Sem mais nem menos, presenciamos o maior "boom" de manifestantes: De quinta para segunda, 20 mil se transformaram em 200. Gente com cartaz "Não ao vandalismo", brigando com baderneiros e vândalos depredadores do patrimônio público, pedindo pela derrubada da PEC 37, pela prisão dos marginais-mirins que assolam a segurança de nossos lares nos Jardins, pelo fim da violência, da corrupção, da copa, dos partidos políticos, e da Globo. Incoerência? IMAGINA. Gente que nem sabe o que significa a abreviação "PEC", que nem sabe dos encargos do MP, que é reaçinha leitor de Folha, Estadão, quiçá Veja, foi às ruas influenciados por estes veículos, levantar bandeiras da elite, gritando "Abaixo a Globo".
Não que eu não ache LINDO o povo saindo às ruas. Acho. É inspirador, é um sonho. Também acho que temos de continuar lutando. Com diferenças ideológicas ou não, fazemos parte da mesma massa, do mesmo povo, e partilhamos o mesmo cansaço. Mas há de se ter discernimento sobre o quê e como protestar.

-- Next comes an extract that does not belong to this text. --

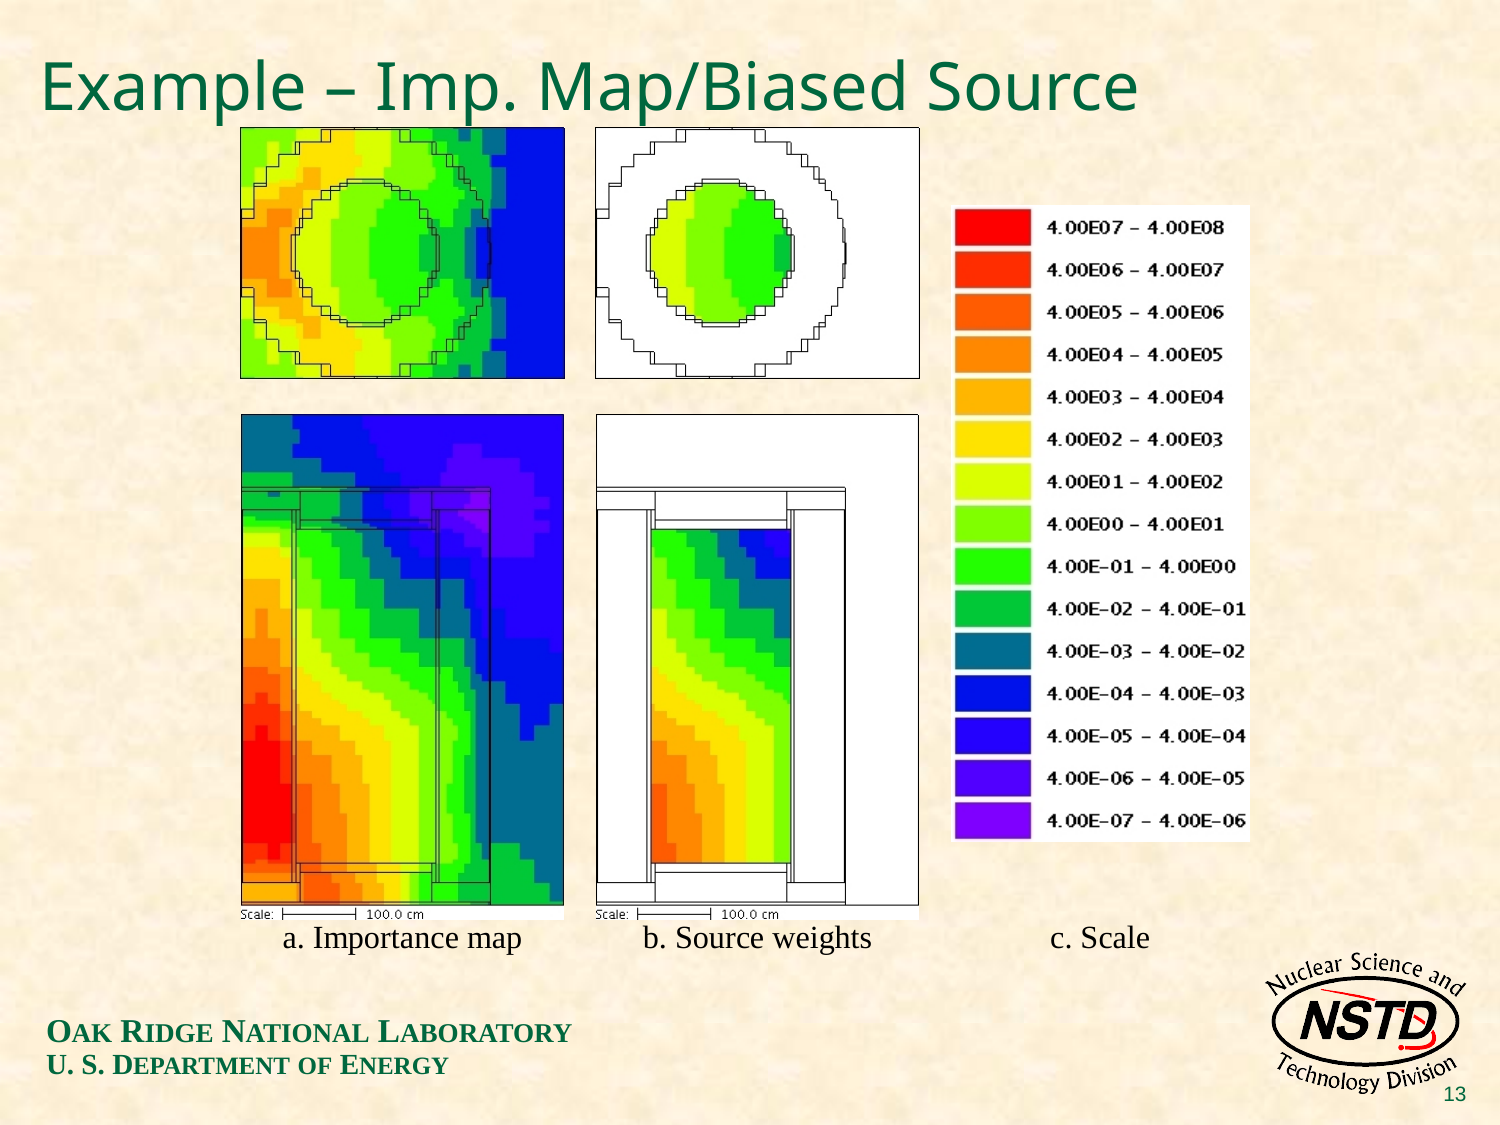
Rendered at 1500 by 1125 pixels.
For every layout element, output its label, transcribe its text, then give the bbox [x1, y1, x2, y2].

slide_number 13 [1168, 1072, 1482, 1125]
title Example – Imp. Map/Biased Source [24, 0, 1463, 184]
picture [0, 0, 1500, 1125]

Partido político, SIM. São os partidos políticos de esquerda que sempre estão presentes nas manifestações. Que levam o ideário e a luta às ruas. Não que todos do movimento precisem estar filiados à algum (eu mesma, não tenho filiação qualquer), mas estes estão sempre presentes na luta nossa de cada dia. É engraçado como as bandeiras levantadas (no início) eram de PSTU e PSOL, até então aceitas, e quando a mídia entra no meio, repudiadas.
A manifestação NÃO É FESTA! É LUTA! Vemos a mídia elitista tentando transformar a luta do povo, em festa burguesa! A manifestação que tem, sim, que incomodar, causar o caos e a desordem, está sendo convertida em festinha ordeira e PASSIVA. Isso mesmo, PASSIVA. Pacifismo está sendo confundido com passivismo.
Percebemos esta "desvirtuação" da manifestação pelos gritos de ordem, inclusive. Quinta-feira, o clima era outro. Os ideais, mais comuns. A luta era luta, e era a mesma. Segunda e terça era festa, sem ideais definidos, e com uma massa, essa sim de manobra, que estava defendendo os interesses de Jabores e Datenas, dando a entender uma insatisfação geral com a "roubalheira do PT". Gente pedindo "impeachment da Dilma". Cara, BASEADO EM QUÊ, você está dizendo isso? Não que eu seja admiradora da presidente, mas, não sou cabecinha de Ostra, também! Pra quem está levantando a bandeira do "Contra Corrupção", acho válido, desde que você se informe: Ranking de corrupção por partido divulgado pelo TSE.
Se estivéssemos no início do Século XX, diria que esse movimento, que começou como "uma intentona comunista", ganhou ares de "intentona integralista". Deu pra perceber a desvirtuação? É claro, que estou jogando a situação um século para trás, portanto há um quê de brincadeira e generalização, mas a ideia é basicamente essa.
Coxinhas, por favor, voltem a criticar os baderneiros e arruaceiros politizados, do conforto de seus lares, ou tomem consciência e acordem, de fato, para a política e para a luta.